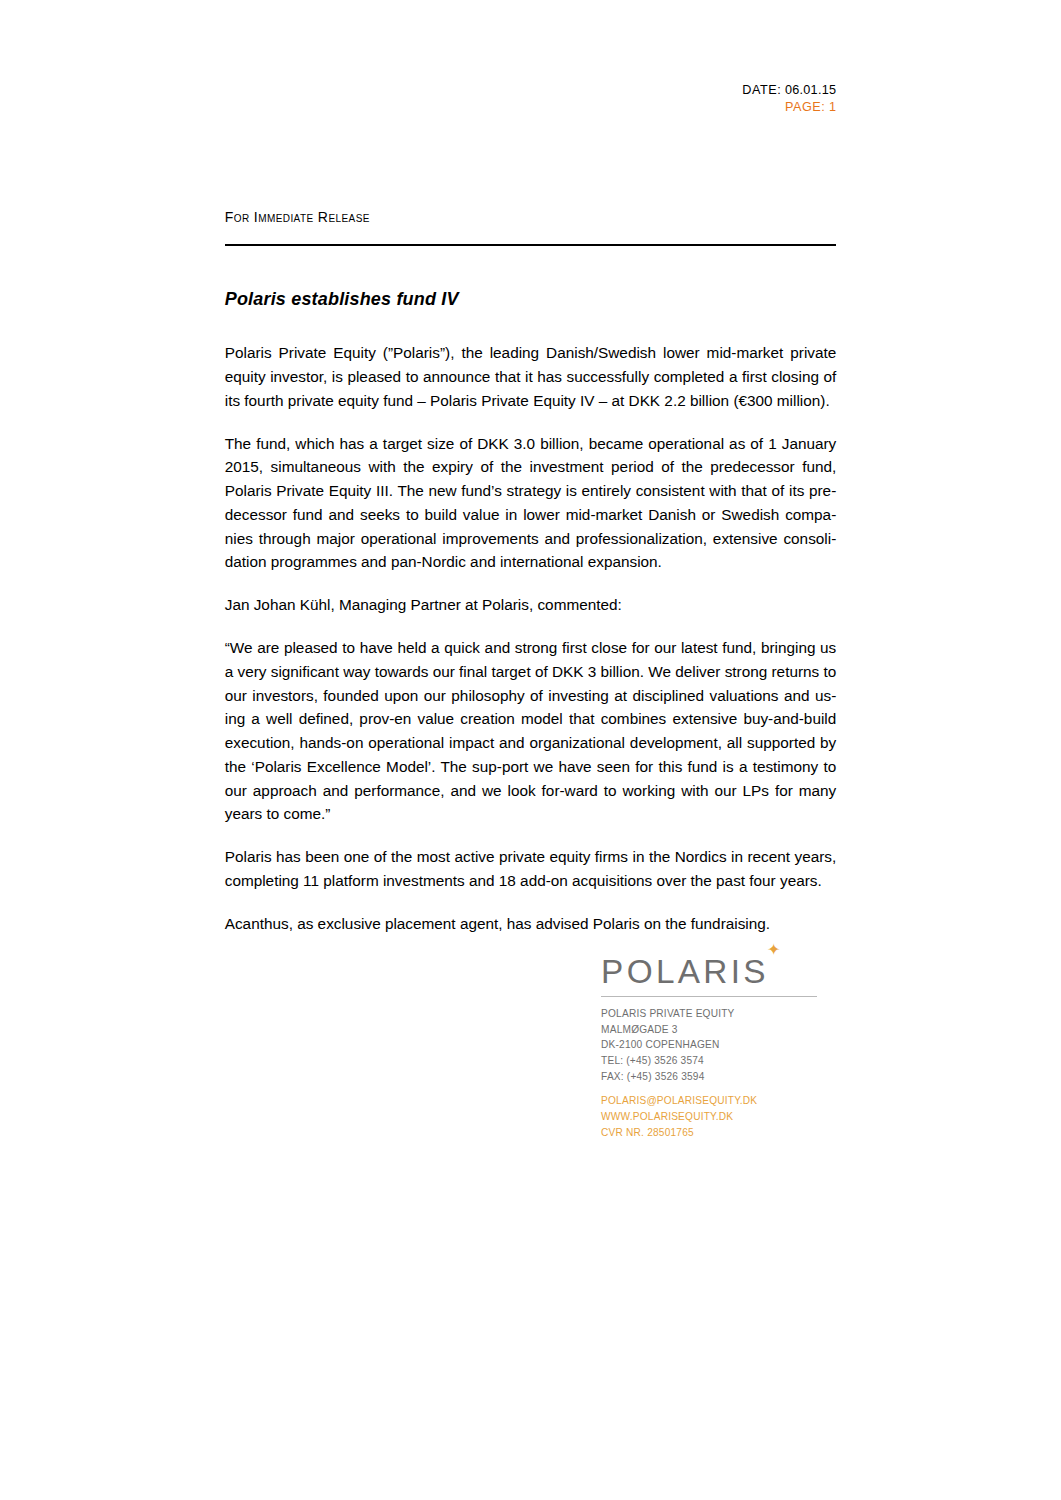DATE: 06.01.15
PAGE: 1
For Immediate Release
Polaris establishes fund IV
Polaris Private Equity (”Polaris”), the leading Danish/Swedish lower mid-market private equity investor, is pleased to announce that it has successfully completed a first closing of its fourth private equity fund – Polaris Private Equity IV – at DKK 2.2 billion (€300 million).
The fund, which has a target size of DKK 3.0 billion, became operational as of 1 January 2015, simultaneous with the expiry of the investment period of the predecessor fund, Polaris Private Equity III. The new fund’s strategy is entirely consistent with that of its predecessor fund and seeks to build value in lower mid-market Danish or Swedish companies through major operational improvements and professionalization, extensive consolidation programmes and pan-Nordic and international expansion.
Jan Johan Kühl, Managing Partner at Polaris, commented:
“We are pleased to have held a quick and strong first close for our latest fund, bringing us a very significant way towards our final target of DKK 3 billion. We deliver strong returns to our investors, founded upon our philosophy of investing at disciplined valuations and using a well defined, prov‐en value creation model that combines extensive buy-and-build execution, hands-on operational impact and organizational development, all supported by the ‘Polaris Excellence Model’. The sup‐port we have seen for this fund is a testimony to our approach and performance, and we look for‐ward to working with our LPs for many years to come.”
Polaris has been one of the most active private equity firms in the Nordics in recent years, completing 11 platform investments and 18 add-on acquisitions over the past four years.
Acanthus, as exclusive placement agent, has advised Polaris on the fundraising.
POLARIS✦
POLARIS PRIVATE EQUITY
MALMØGADE 3
DK-2100 COPENHAGEN
TEL: (+45) 3526 3574
FAX: (+45) 3526 3594
POLARIS@POLARISEQUITY.DK
WWW.POLARISEQUITY.DK
CVR NR. 28501765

---

## Your goal
Give only the number of lines in the entries that contain "extensive".

## The answer
2